The Joint Judiciary Committee voted Tuesday against sponsoring a bill aimed at enhancing penalties for those who assault or threaten violence against healthcare providers.
Why it Matters: Proponents of the bill said it was an important step in protecting healthcare workers from rising violence in the industry.
- Between Jan. 2021 and June, 2022 Wyoming healthcare workers reported 121 incidents of violence via workers compensation claims, according to testimony delivered by Wyoming Hospital Association Vice President Josh Hannes.
- Advocates said failing to pass the legislation could put Wyoming at a disadvantage when it comes to recruiting healthcare workers because most other states have passed some sort of extra penalties.

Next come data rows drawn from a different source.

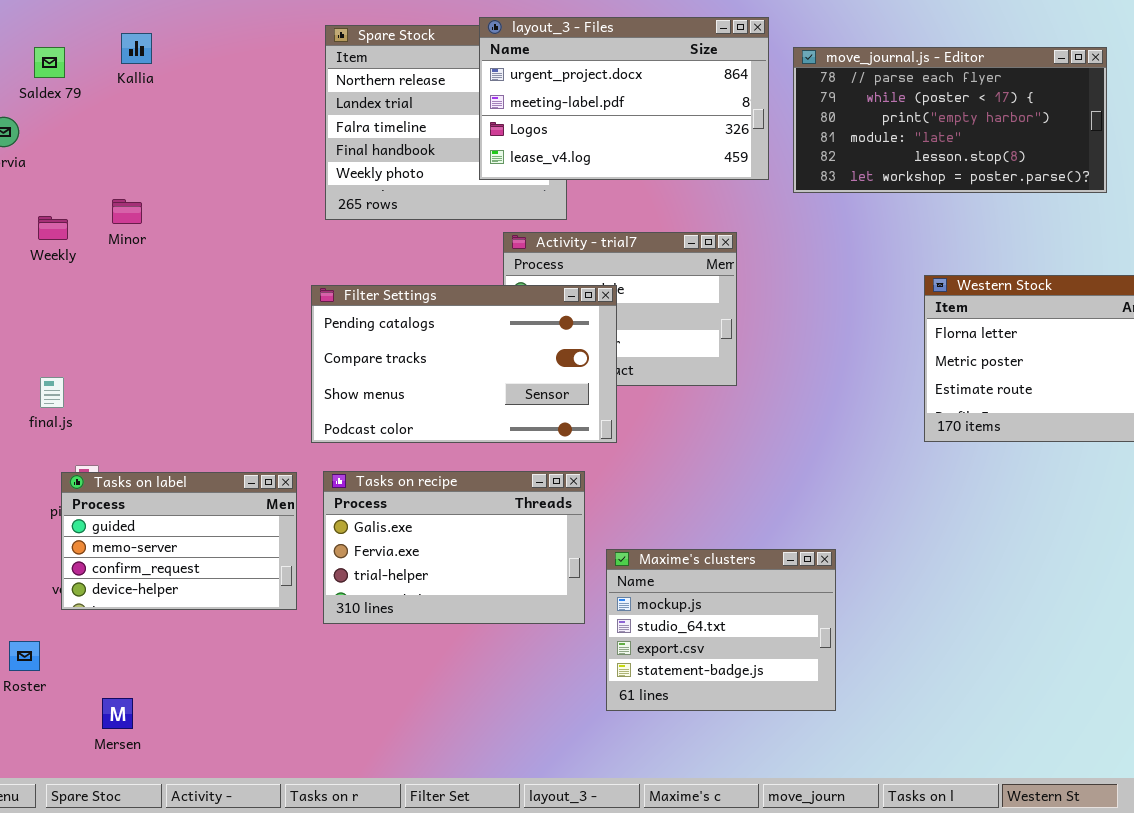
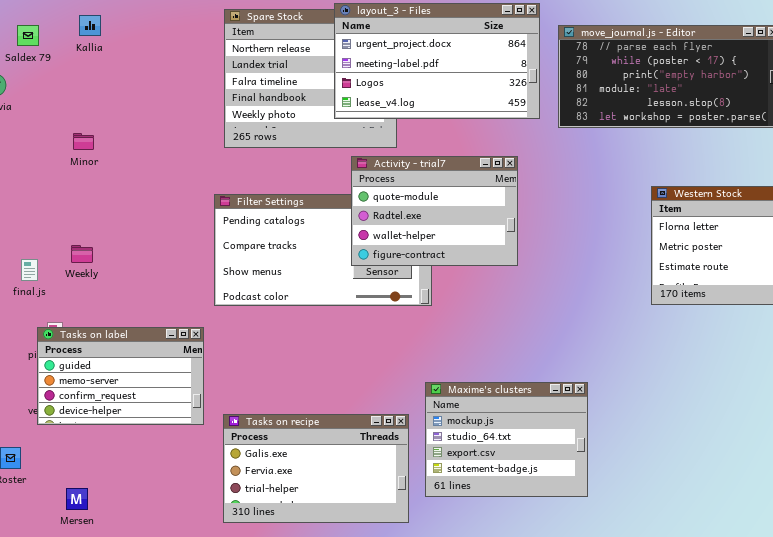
Weekly: [38,216,68,240] -> [71,245,93,263], moved
Activity - trial7: [503,232,737,386] -> [351,156,518,266], raised
Tasks on recipe: [323,471,585,624] -> [223,414,409,523], moved

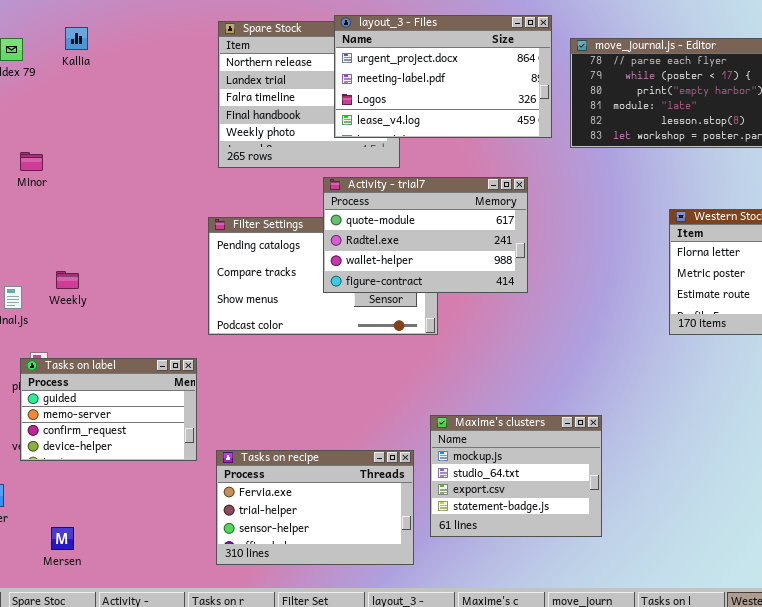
Minor: [73,133,94,150] -> [20,152,43,171], moved
Activity - trial7: [351,156,518,266] -> [323,177,528,293], resized
Tasks on recipe: [223,414,409,523] -> [216,450,414,565], scrolled down 1 row

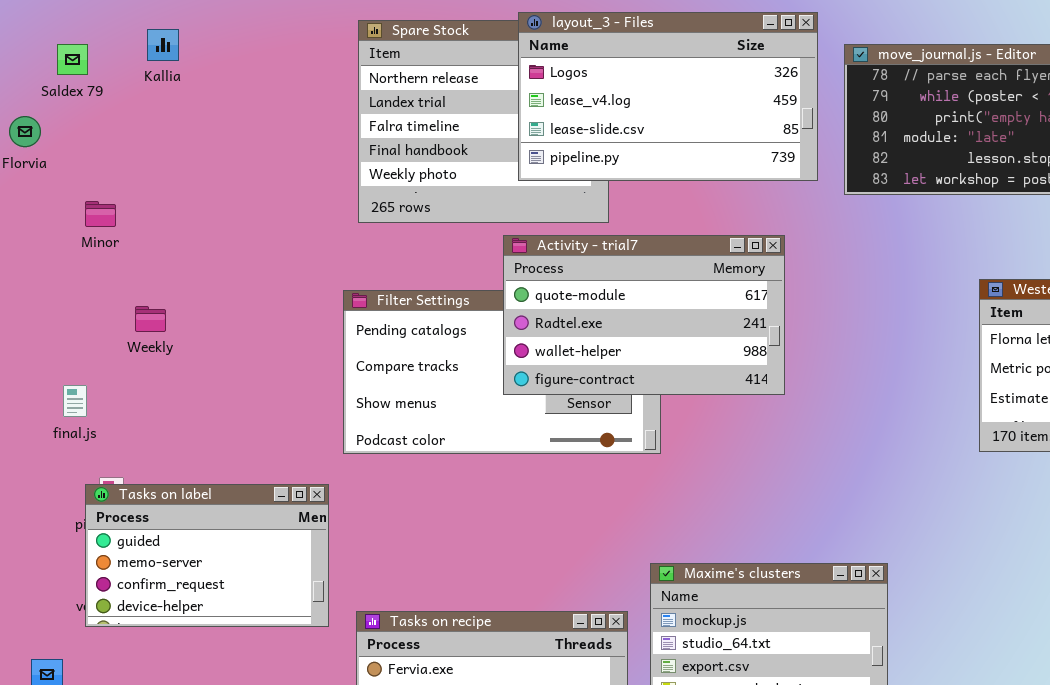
layout_3 - Files: [334,15,552,138] -> [518,12,818,181], scrolled down 2 rows
Weekly: [56,271,79,289] -> [135,306,166,332], moved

- “I’ve been spit on. I’ve been pushed, kicked, knocked over,” said Lisa Harry, a Campbell County board of health trustee. “You expect that. But these kinds of incidents have increased so much that I have to question is this enough? What we’re doing is not working. We aren’t protecting our workers.”
Why it failed: Some lawmakers said that while they want to find a solution to the issue, they thought the enhanced penalties wouldn’t actually help solve the problem.

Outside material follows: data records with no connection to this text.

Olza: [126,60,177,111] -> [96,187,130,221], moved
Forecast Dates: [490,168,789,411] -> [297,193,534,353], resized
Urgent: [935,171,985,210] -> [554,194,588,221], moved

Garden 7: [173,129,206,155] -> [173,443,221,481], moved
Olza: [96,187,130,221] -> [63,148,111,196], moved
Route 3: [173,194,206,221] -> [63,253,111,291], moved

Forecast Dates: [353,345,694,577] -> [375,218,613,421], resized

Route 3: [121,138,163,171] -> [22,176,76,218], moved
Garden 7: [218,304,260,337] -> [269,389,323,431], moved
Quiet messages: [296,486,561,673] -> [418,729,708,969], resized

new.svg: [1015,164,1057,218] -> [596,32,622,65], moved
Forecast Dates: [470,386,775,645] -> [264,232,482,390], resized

- “We talked about law enforcement having special protections in our statutes,” Rep. Karlee Provenza (D-Laramie) said. “And we heard from law enforcement last time that that hasn’t stopped them from being assaulted either.”
- Sen. John Kolb (R-Rock Springs) said that testimony showed the bill would “not deter people from doing what they’ve been doing in violence against healthcare workers. And I’ll stand opposed to legislation that effectively does not help.”